27. Clustering on Indices

Databases can only retrieve information as fast as they can get it off of disk. Small databases will float up entirely into RAM cache, and get away from physical disk limitations, but for large databases, access to the physical disk will be a limiting stop in disk access speed.

Data is written to disk opportunistically, so there is not necessarily any correlation between the order data is stored on the disk and the way it will be accessed or organized by applications.

_images/clustering1.jpg

One way to speed up access to data is to ensure that records which is likely to be retrieved together in the same result set are located in similar physical locations on the hard disk platters. This is called “clustering”.

The right clustering scheme to use can be tricky, but a general rule applies: indexes define a natural ordering scheme for data which is similar to the access pattern that will be used in retrieving the data.

_images/clustering2.jpg

Because of this, ordering the data on the disk in the same order as the index can provide a speed advantage in some cases.

27.1. Clustering on the R-Tree

Spatial data tends to be accessed in spatially correlated windows: think of the map window in a web or desktop application. All the data in the windows has similar location value (or it wouldn’t be in the window!)

So, clustering based on a spatial index makes sense for spatial data that is going to be accessed with spatial queries: similar things tend to have similar locations.

Let’s cluster our nyc_census_blocks based on their spatial index:

-- Cluster the blocks based on their spatial index
CLUSTER nyc_census_blocks USING nyc_census_blocks_geom_gist;

The command re-writes the nyc_census_blocks in the order defined by the spatial index nyc_census_blocks_geom_gist. Can you perceive a speed difference? Maybe not, because the original data may have already had some pre-existing spatial ordering (this is not uncommon in GIS data sets).

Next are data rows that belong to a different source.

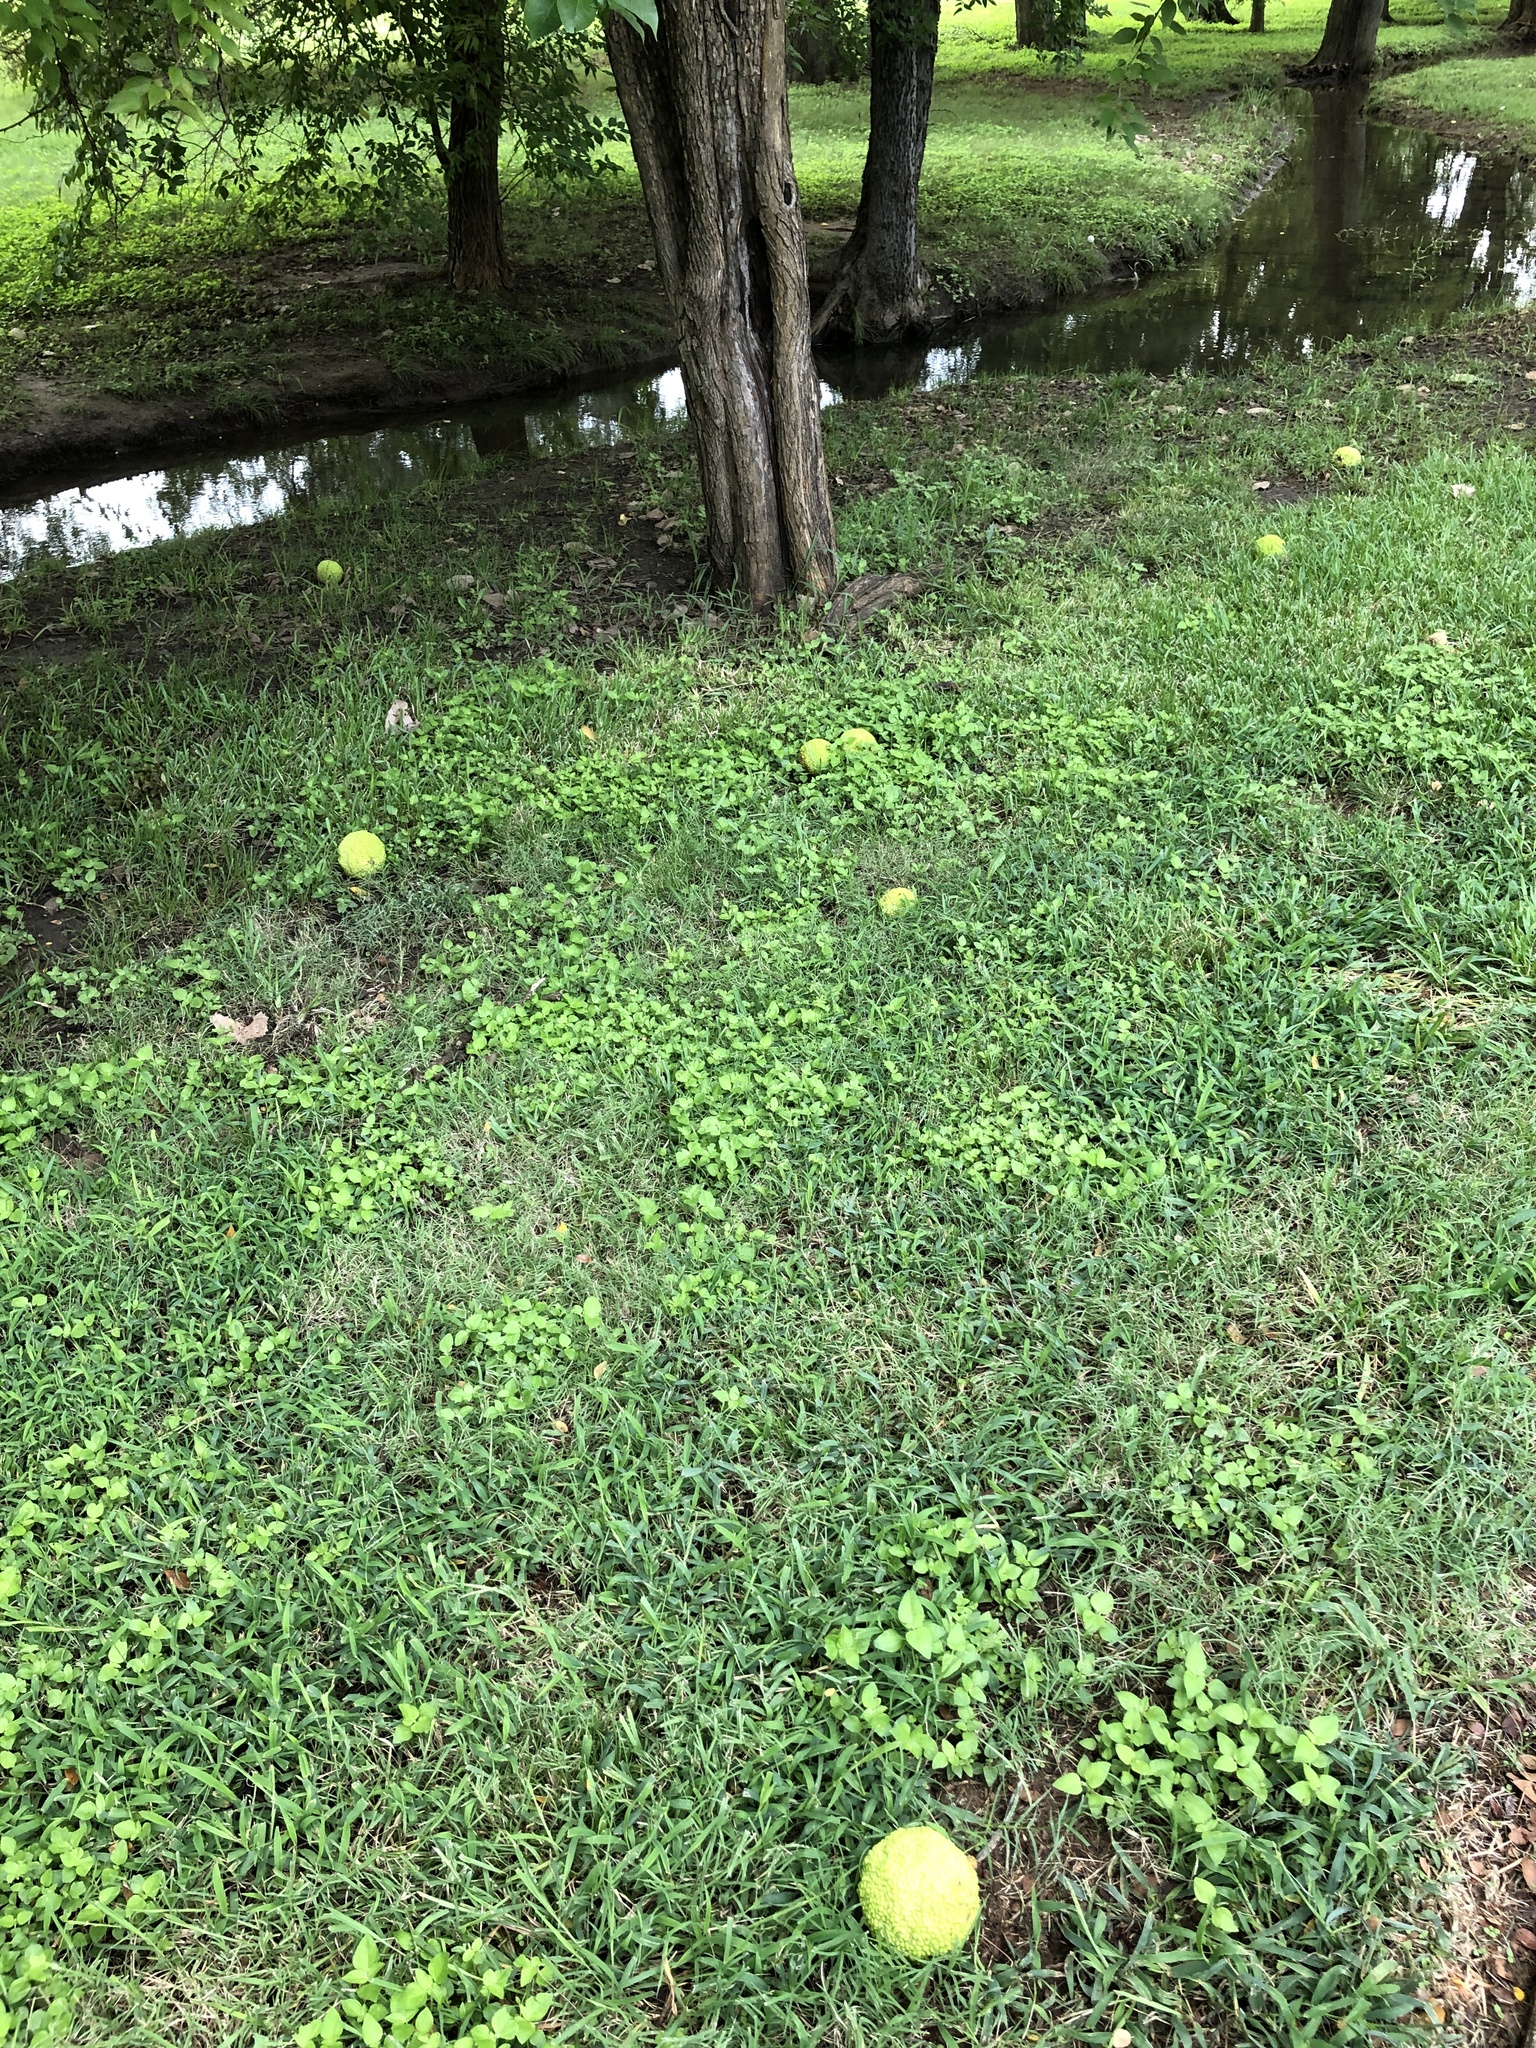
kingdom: Plantae
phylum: Tracheophyta
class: Magnoliopsida
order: Rosales
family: Moraceae
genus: Maclura
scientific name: Maclura pomifera
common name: Osage-orange
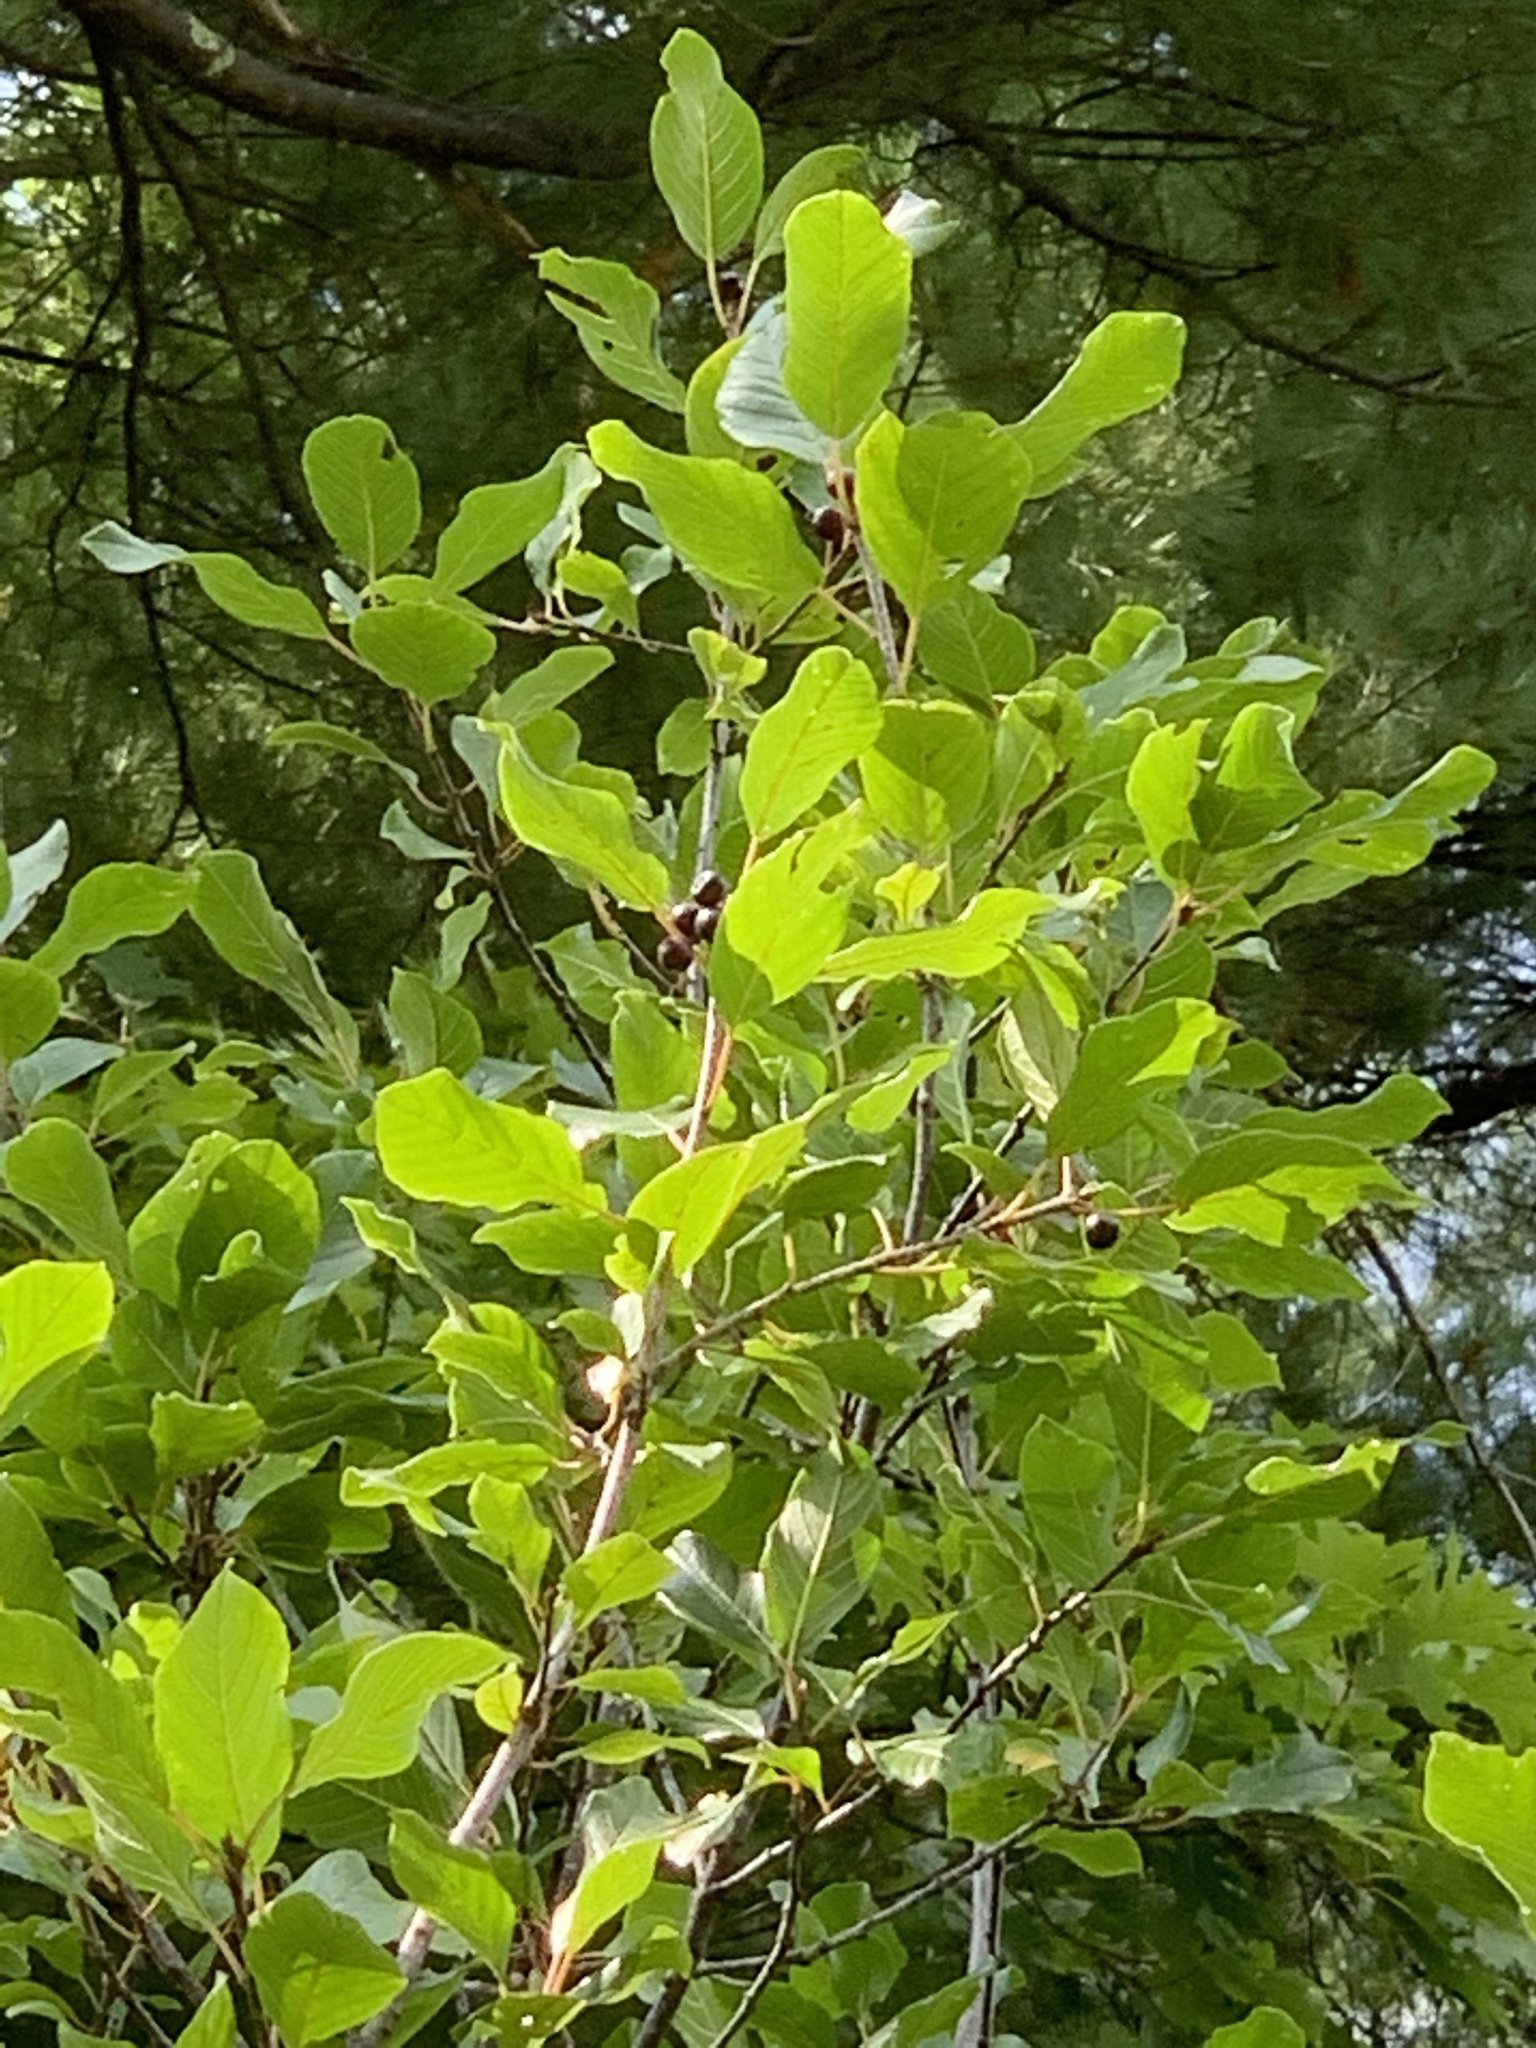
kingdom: Plantae
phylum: Tracheophyta
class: Magnoliopsida
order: Rosales
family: Rhamnaceae
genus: Frangula
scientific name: Frangula alnus
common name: Alder buckthorn
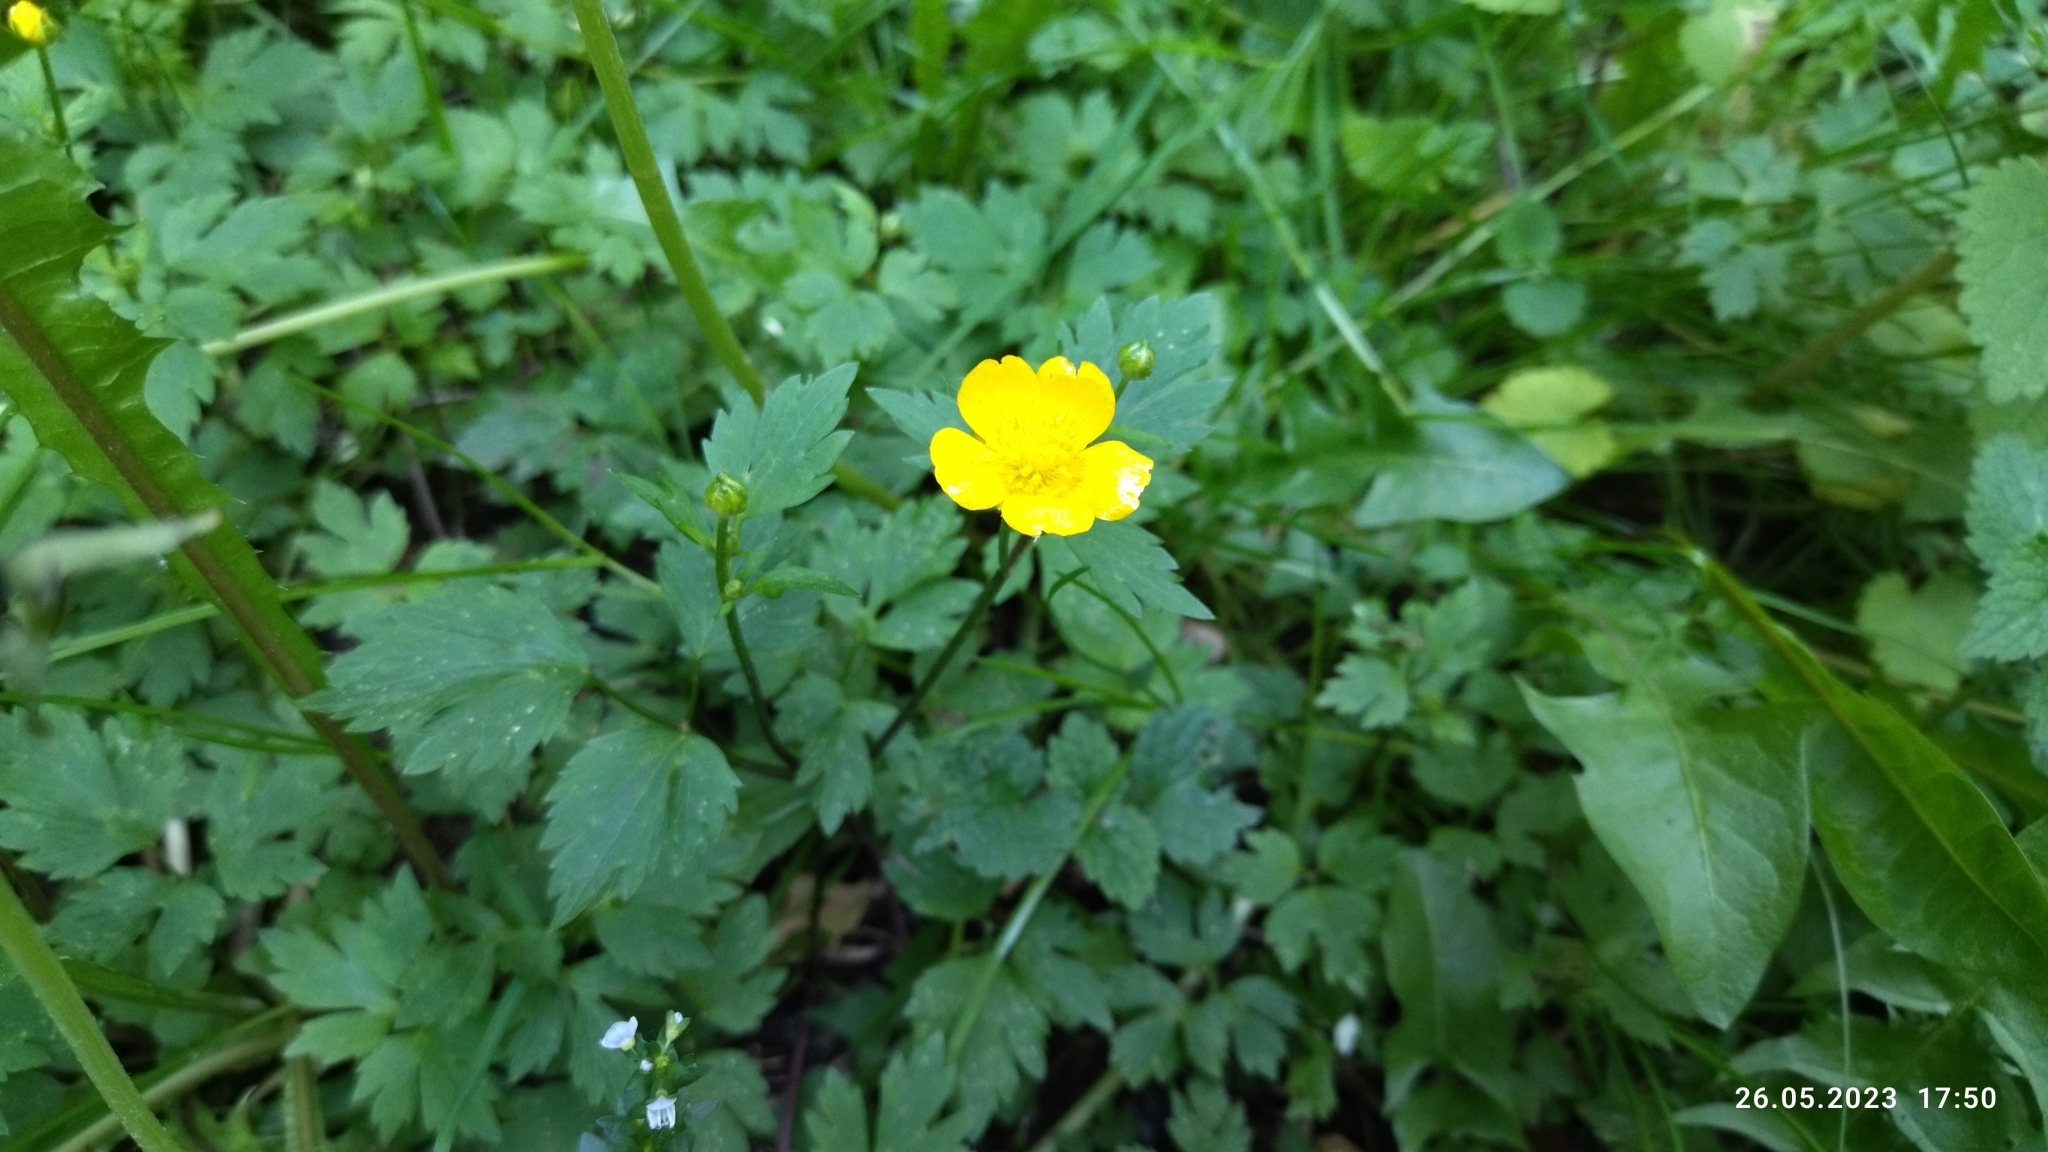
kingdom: Plantae
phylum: Tracheophyta
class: Magnoliopsida
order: Ranunculales
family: Ranunculaceae
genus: Ranunculus
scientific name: Ranunculus repens
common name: Creeping buttercup
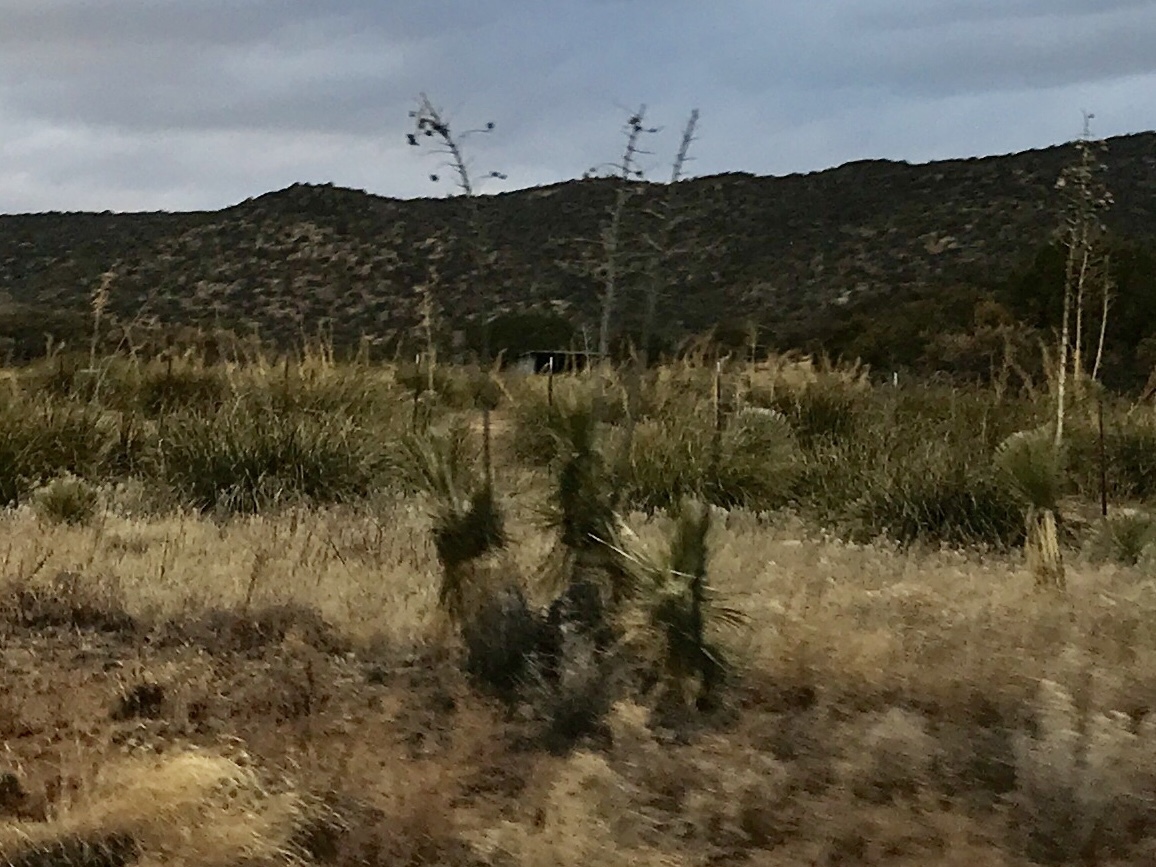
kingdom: Plantae
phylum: Tracheophyta
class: Liliopsida
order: Asparagales
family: Asparagaceae
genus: Yucca
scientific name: Yucca elata
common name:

27.2. Disk Versus Memory/SSD

Most modern databases are run using SSD storage, which is much faster at random access than old spinning magnetic media. Also, most modern databases are running on top of data which is small enough to fit into the RAM of the database server, and ends up there as the operating system “virtual filesystem” caches it.

Is clustering still necessary?

Surprisingly, yes. Keeping records that are “near each other” in space “near each other” in memory increases the odds that related records will move up the servers “memory cache heirarchy” together, and thus make memory accesses faster.

_images/clustering5.png

System RAM is not the fastest memory on a modern computer. There are several levels of cache between system RAM and the actual CPU, and the underlying operating system and processor will move data up and down the cache heirarchy in blocks. If the block getting moved up happens to include the piece of data the system will need next… that’s a big win. Correlating the memory structure with the spatial structure is a way in increase the odds of that win happening.

27.3. Does Index Structure Matter?

In theory, yes. In practice, no really. As long as the index is a “pretty good” spatial decomposition of the data, the main determinant of performance will be the order of the actual table tuples.

The difference between “no index” and “index” is generally huge and highly measurable. The difference between “mediocre index” and “great index” usually takes quite careful measurement to discern, and can be very sensitive to the workload being tested.

27.4. Function List

CLUSTER: Re-orders the data in a table to match the ordering in the index.